By any standards that's an extraordinarily unfortunate run. A relentless, combative driver, Alonso, having qualified third at Silverstone in a car beaten only by the Red Bulls, will have fancied his chances of blowing Hamilton away given a decent start. After all he did so convincingly in the same car when they were McLaren team-mates in '07, much to his satisfaction. Even with the start he did have, he should have finished third.
Perhaps he got his comeuppance last Sunday for quietly singing, "Bye, bye, go home, bye, bye, go home..." in the direction of the main grandstand crowd last Saturday after Hamilton and Button could only qualify fourth and 14th respectively.

Fernando Alonso © LAT
It was just a bit of humour but it was picked up by the TV mikes and in the following day's News of the World there was an especially sneery-looking Fernando under the headline: "Alonso taunts Brit fans."
When you forget all the hoopla and look at the championship table, it is currently led by Lewis Hamilton with 145 points. Alonso is fifth with 98. There are such fine margins in F1 that if things had worked out in any way reasonably for Fernando over the past three races, he would be sitting there with 137 points and Hamilton would have 135.

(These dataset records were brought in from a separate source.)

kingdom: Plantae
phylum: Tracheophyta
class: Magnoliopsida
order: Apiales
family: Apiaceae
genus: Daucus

Which is why, with nine races remaining, it would be unreasonable to expect Alonso's season to continue in similar vein. And why, with civil war at Red Bull and the McLaren pair split by just 12 points – one fourth place these days – it would be wrong to write Alonso out of the championship equation.
He may be 47 points behind, but that's just two wins in today's money. And, there's little doubt where Ferrari's principal effort will go during the championship run-in.